EXCERPTED DATA >>
━━━━

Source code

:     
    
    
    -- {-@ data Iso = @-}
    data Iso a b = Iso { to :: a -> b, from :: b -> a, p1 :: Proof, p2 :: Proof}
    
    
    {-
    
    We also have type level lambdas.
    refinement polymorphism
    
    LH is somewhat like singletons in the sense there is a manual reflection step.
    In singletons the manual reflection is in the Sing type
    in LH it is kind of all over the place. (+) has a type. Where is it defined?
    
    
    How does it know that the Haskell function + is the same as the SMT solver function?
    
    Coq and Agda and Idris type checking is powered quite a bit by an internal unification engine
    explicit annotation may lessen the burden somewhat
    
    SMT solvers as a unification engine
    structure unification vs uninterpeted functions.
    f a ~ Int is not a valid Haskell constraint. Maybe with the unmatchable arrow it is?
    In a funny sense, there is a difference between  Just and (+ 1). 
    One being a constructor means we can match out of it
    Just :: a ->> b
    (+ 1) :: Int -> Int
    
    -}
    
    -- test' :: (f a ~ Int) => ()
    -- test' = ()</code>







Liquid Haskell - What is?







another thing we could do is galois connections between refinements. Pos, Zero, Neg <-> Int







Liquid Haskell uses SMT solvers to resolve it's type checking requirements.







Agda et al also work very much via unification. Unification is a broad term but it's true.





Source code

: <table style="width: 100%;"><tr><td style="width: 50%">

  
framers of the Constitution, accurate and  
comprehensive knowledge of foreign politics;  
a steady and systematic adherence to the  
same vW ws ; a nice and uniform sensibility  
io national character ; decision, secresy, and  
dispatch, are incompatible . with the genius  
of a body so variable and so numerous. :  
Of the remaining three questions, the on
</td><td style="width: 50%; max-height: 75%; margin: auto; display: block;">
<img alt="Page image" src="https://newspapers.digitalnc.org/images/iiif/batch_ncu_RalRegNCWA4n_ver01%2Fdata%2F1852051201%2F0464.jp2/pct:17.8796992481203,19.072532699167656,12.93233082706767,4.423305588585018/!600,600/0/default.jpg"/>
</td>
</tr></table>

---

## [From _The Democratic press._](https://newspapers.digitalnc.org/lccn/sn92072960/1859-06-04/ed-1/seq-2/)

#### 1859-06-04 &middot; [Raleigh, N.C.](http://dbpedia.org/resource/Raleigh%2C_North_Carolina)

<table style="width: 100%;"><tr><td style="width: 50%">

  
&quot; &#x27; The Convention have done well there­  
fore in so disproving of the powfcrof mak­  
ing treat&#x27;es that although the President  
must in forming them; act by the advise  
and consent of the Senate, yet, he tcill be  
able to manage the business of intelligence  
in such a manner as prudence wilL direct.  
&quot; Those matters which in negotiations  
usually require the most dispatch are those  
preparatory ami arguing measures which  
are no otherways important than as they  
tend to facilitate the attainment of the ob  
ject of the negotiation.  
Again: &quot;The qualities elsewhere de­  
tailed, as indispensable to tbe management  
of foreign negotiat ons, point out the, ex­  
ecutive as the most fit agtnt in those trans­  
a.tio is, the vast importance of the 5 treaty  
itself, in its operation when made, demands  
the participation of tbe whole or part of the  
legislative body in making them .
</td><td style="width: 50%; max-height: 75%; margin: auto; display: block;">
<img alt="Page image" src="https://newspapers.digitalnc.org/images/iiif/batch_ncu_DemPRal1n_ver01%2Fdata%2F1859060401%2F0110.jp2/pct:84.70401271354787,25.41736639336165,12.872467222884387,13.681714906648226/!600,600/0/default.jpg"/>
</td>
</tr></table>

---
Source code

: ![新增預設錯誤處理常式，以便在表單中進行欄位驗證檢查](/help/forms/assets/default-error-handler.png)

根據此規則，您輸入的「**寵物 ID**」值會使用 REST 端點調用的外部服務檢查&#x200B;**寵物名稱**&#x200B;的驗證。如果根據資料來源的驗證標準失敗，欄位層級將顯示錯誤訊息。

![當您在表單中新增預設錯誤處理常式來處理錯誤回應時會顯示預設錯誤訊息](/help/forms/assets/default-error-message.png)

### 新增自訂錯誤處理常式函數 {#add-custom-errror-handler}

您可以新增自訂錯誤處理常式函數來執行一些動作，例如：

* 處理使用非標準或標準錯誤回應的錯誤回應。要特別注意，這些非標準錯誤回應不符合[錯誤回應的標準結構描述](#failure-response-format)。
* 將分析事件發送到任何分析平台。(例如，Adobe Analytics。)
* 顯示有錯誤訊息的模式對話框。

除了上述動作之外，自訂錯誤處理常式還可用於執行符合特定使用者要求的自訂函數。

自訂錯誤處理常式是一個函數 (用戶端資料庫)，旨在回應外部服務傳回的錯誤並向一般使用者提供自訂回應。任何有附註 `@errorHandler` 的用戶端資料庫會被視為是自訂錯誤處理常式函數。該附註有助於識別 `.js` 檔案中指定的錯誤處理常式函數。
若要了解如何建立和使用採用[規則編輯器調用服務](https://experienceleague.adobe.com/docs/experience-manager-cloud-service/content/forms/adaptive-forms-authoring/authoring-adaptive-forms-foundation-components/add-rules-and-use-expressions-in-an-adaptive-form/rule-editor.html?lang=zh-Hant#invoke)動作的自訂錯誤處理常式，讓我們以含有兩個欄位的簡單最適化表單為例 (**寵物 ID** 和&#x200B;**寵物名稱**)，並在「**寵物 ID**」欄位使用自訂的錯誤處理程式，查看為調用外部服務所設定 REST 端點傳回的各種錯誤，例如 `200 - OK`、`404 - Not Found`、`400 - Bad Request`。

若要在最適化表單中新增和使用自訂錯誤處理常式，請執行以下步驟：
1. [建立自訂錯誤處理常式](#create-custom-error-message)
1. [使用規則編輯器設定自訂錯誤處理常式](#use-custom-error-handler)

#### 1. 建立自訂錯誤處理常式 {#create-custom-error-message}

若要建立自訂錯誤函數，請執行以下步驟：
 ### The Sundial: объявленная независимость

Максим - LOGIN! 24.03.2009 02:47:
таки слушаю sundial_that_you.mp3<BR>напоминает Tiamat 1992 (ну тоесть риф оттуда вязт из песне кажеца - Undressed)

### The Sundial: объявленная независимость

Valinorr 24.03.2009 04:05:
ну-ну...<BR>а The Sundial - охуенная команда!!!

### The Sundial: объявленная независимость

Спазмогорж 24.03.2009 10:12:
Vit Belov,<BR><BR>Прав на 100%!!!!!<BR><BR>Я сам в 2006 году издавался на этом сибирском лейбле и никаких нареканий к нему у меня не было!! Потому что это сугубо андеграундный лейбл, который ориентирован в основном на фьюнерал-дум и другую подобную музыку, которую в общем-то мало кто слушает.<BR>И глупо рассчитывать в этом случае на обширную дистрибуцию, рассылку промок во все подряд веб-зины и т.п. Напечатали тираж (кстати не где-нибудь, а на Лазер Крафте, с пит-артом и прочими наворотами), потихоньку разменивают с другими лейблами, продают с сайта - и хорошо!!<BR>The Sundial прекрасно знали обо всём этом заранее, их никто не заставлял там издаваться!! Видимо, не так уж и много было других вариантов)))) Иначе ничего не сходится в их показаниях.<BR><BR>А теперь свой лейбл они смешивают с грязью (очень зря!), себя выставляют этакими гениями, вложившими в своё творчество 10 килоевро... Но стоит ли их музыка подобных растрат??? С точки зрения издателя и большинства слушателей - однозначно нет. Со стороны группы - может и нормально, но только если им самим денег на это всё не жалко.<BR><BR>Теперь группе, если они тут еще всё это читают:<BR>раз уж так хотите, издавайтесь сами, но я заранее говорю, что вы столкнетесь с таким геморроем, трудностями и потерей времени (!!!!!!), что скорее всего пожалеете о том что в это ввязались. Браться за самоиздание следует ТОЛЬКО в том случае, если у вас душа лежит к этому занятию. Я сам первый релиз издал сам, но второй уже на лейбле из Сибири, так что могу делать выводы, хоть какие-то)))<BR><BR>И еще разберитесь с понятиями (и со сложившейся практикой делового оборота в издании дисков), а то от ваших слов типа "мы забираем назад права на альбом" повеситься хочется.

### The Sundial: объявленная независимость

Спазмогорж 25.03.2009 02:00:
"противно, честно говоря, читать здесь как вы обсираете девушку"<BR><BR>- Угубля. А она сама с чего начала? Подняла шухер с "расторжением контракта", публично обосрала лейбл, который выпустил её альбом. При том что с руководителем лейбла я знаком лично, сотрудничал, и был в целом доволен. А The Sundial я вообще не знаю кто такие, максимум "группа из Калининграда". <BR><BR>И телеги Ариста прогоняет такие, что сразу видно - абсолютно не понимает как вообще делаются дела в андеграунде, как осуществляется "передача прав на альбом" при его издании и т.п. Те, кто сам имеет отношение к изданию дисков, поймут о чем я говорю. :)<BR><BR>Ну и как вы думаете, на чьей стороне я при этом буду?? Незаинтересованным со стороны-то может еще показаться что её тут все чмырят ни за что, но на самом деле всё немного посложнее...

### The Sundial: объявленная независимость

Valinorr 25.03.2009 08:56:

━━━━

WRITTEN TASK >>
Keep both end lines and retype everything in the records above from the line containing "fore in so disproving of the powfcrof mak­" through the line containing "able to manage the business of intelligence", exactly, with nothing else.

EXERCISE RESPONSE >>
fore in so disproving of the powfcrof mak­  
ing treat&#x27;es that although the President  
must in forming them; act by the advise  
and consent of the Senate, yet, he tcill be  
able to manage the business of intelligence  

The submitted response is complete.